Hi,
On 2022-02-15 23:30:07 -0500, Tom Lane wrote:
> Andres Freund <andres@anarazel.de> writes:
> > When I'd looked at this last I apparently (looking at git stash, I ended up
> > discarding this) decided that the best way would be to change replace_token's
> > API to one that just processes one line at a time, with an outer loop that
> > processes all tokens in a line. I'm not really sure why anymore.
>
> Hmm, I did it the other way, as attached.
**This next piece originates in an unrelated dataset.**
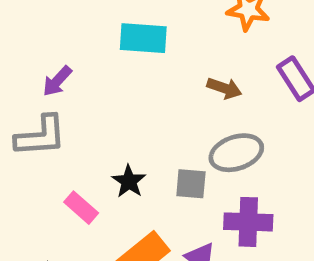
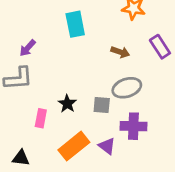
cyan rectangle: (143, 38) -> (75, 24), turned 75
pink rectangle: (81, 208) -> (41, 118), turned 60

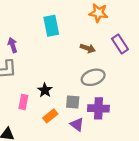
purple arrow: (28, 48) -> (13, 45), turned 120
gray square: (102, 105) -> (73, 102), moved
orange rectangle: (74, 146) -> (50, 116), moved, size x0.6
My goal when I did this was to improve the performance, rather than reduce the
memory usage (this was a few months back). It's clearly better to perform all
the replacements of a line soon after each other, rather than iterate over all
the lines, once for each replacement. The latter is guaranteed to not have the
data in L2/L1 anymore.
But if we move to not needing replacement for postgres.bki anymore, that's not
an important goal anymore.
Not that it matters anymore: At least for postgres.bki, it doesn't seem to
make sense to use a line based approach in the first place? Seems like it
should really be a processing the input file as a whole, doing all the
replacements, into a resizable output buffer.
I didn't review it in detail, but I think your approach makes sense.
> This gets it down to
> ==3254266== LEAK SUMMARY:
> ==3254266== definitely lost: 342 bytes in 17 blocks
> ==3254266== indirectly lost: 152 bytes in 2 blocks
> ==3254266== possibly lost: 0 bytes in 0 blocks
> ==3254266== still reachable: 2,403 bytes in 22 blocks
> ==3254266== suppressed: 0 bytes in 0 blocks
That's presumably not about the approach, but about doing it for all
replacements, rather than just bootstrap, like I did :)
> It seems that actually the pointer arrays *are* a big chunk of
> the leakage, because the individual strings get freed in the
> output loops!
Right, isn't that what I had said?
Greetings,
Andres Freund